Retrospectiva

Você já infringiu uma lei, fez algo que poderia ter te levado para a cadeia? Eu já pichei um muro. Isso foi na década de 90, um pouco antes de desenvolverem uma lei que enquadra a pichação como crime ambiental. Acho que, tecnicamente, eu não poderia ser presa ainda.

Pichar é um ato de vandalismo. No meu caso, não. Eu só queria mudar o mundo… e foi munida de uma lata de spray que eu executei essa missão numa parede de um terreno baldio. A frase, não me lembro, mas era uma dessas frases de efeito que quando o sujeito lê, fica reflexivo. Eu jamais faria rabiscos ilegíveis em áreas urbanas, isso é patético.

Um dia a Realidade me deu boas-vindas e eu percebi que a vida não era como as propagandas de coca-cola. Isso aconteceu porque houve um tempo em que tudo o que eu fazia e o que eu NÃO fazia se transformavam em notícia. Eu era contra o sistema. Estava naquela fase de muitas perguntas e poucas respostas. Havia acabado de conhecer a hipocrisia de perto. Tinha aversão a regras e ria de hierarquias. Eu era a estranha no ninho que não gostava de forró nem carnaval e ainda tinha o antecedente de ter pichado uma parede.

Foi uma fase importante. O peso da injustiça me trouxe senso crítico e ao contrário do que eu imaginava, meu senso de humor não foi seqüestrado. Demorei para queimar meu primeiro sutiã em praça pública, mas o fiz em 2003, no texto Todo Obstáculo ao Progresso da Cultura é um Mal. O primeiro artigo a gente nunca esquece, sobretudo este, que nasceu movido pela indignação.

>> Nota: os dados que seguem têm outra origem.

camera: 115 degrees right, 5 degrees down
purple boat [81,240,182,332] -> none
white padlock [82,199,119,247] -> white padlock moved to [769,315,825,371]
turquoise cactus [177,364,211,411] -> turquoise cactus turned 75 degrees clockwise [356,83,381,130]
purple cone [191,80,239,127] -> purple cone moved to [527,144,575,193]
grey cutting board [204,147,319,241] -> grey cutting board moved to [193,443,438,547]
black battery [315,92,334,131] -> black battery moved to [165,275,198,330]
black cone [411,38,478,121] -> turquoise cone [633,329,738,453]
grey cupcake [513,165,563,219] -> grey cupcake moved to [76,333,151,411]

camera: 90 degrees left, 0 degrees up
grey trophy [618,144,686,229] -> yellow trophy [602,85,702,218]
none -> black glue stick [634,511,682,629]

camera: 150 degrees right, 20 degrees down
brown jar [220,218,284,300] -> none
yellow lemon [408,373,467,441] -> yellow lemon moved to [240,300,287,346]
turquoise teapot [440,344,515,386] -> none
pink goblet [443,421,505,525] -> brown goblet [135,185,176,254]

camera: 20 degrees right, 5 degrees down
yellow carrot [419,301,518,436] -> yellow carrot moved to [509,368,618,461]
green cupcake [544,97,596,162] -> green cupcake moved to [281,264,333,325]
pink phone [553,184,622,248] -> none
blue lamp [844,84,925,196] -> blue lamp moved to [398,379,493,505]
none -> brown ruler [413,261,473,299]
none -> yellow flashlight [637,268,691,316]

Mas, se a adolescência foi meio aos trancos e barrancos, a infância também teve seus percalços. Aos 8 anos, quando cheguei em Ubajara, o primeiro contato com os terráqueos do local aconteceu no universo escolar. Meus colegas de classe zoavam com o meu nome o tempo inteiro. “Monique, ahahah parece nome de cachorro!”. Todos os dias eu escutava uma piadinha.

Como se já não bastasse o meu nome parecer tão estranho pra eles, o meu cabelo era uma coisa! Lembra do corte de cabelo dos Beatles? Aquele modelito arredondado, liso e com franja, mais parecido com um capacete? Pois minha mãe deve ter se inspirado nos caras na hora de cortar meu cabelo, meu e dos meus irmãos. Os três, igualzinho! Ainda resta uma foto desse momento histórico, os três irmãos com cabelo-capacete ao lado de uma televisão jurássica, daquelas com pernas cumpridas.

Juntou o nome considerado bizarro com o cabelo à lá Beatles, eu era facilmente confundida com um menino na escola. Uma guitarra na minha mão e eu seria a cover infantil do Paul McCartney…  : ) Não abria o bico na sala de aula. Interagir com o professor era a morte. Ouvia tudo calada, dentro do meu casulo particular, o meu mundo.

O mais engraçado disso tudo é que o tempo passou e eu continuo pichando os muros da cidade. Sem a latinha de spray.